Retype the lines from the one containing "right ankle: (651, 531, 6)" up to and including the one containing "left wrist: (762, 498, 1)", keeping every character the same.

[Saved data entries]
--------

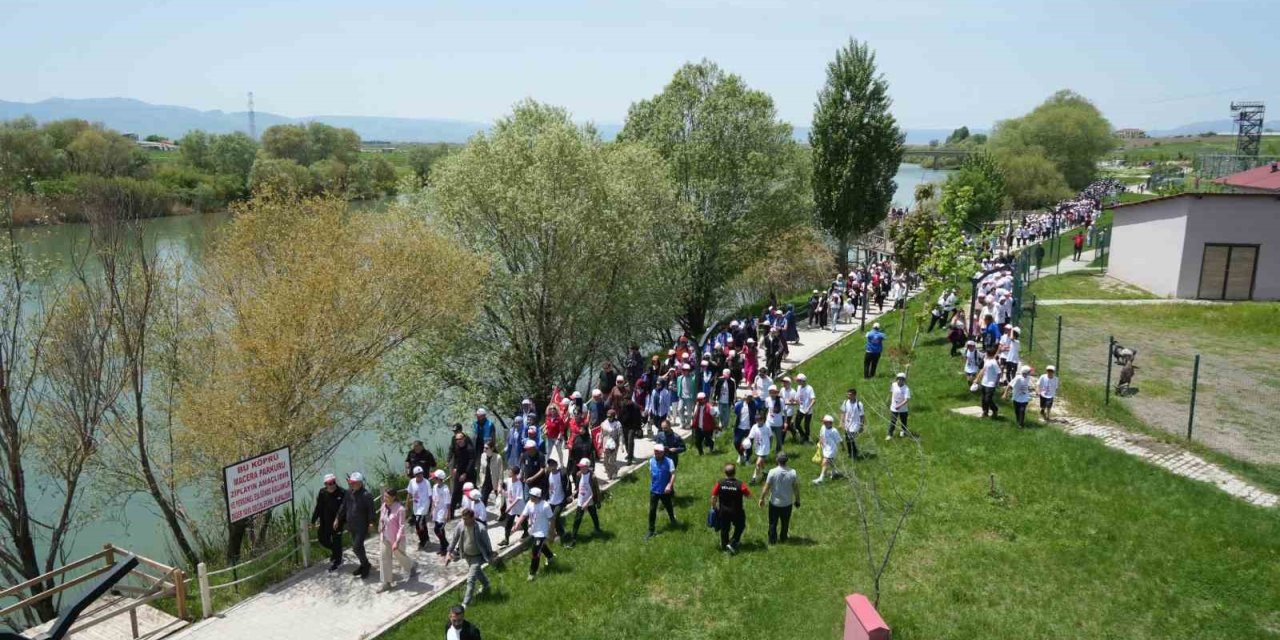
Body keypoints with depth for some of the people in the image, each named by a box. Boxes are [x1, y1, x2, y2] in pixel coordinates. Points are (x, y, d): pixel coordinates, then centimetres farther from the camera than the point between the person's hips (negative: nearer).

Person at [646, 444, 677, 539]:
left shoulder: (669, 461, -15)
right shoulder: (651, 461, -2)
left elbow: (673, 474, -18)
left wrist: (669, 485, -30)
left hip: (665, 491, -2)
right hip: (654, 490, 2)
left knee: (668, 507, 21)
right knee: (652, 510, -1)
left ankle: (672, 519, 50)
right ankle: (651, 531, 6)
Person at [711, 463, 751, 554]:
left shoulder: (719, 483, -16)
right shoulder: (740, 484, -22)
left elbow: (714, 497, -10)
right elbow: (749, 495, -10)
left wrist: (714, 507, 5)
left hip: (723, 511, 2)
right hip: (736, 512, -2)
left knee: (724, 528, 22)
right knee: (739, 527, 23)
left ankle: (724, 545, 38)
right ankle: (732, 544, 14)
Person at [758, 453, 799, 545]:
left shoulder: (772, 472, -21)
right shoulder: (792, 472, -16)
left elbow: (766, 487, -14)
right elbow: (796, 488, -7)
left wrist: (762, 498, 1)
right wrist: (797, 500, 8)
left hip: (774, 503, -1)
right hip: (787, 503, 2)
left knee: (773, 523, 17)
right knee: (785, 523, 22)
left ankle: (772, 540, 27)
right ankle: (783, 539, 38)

--------

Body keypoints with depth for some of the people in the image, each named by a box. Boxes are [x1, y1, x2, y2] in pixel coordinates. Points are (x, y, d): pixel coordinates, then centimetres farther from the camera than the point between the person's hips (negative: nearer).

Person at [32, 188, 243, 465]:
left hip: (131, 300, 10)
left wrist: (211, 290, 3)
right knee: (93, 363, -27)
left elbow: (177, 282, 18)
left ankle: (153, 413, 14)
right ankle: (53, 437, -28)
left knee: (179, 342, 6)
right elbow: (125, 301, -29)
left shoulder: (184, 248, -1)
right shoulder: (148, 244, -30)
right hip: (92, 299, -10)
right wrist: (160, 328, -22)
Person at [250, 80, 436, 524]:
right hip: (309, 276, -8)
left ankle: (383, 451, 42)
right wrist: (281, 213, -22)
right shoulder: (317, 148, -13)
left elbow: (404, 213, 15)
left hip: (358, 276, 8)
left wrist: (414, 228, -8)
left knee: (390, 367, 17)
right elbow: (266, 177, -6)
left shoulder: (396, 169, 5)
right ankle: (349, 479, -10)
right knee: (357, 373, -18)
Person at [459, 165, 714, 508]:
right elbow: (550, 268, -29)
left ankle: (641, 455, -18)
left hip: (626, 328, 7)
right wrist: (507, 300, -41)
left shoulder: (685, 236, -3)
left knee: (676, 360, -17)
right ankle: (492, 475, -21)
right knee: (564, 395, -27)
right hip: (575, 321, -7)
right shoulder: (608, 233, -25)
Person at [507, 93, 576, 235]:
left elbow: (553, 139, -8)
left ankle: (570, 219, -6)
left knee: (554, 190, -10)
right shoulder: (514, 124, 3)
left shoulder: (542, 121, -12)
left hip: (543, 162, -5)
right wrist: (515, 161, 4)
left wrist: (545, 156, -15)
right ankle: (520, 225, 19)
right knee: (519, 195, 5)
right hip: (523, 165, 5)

--------

◆ **Result for this task**
right ankle: (651, 531, 6)
Person at [711, 463, 751, 554]:
left shoulder: (719, 483, -16)
right shoulder: (740, 484, -22)
left elbow: (714, 497, -10)
right elbow: (749, 495, -10)
left wrist: (714, 507, 5)
left hip: (723, 511, 2)
right hip: (736, 512, -2)
left knee: (724, 528, 22)
right knee: (739, 527, 23)
left ankle: (724, 545, 38)
right ankle: (732, 544, 14)
Person at [758, 453, 799, 545]:
left shoulder: (772, 472, -21)
right shoulder: (792, 472, -16)
left elbow: (766, 487, -14)
right elbow: (796, 488, -7)
left wrist: (762, 498, 1)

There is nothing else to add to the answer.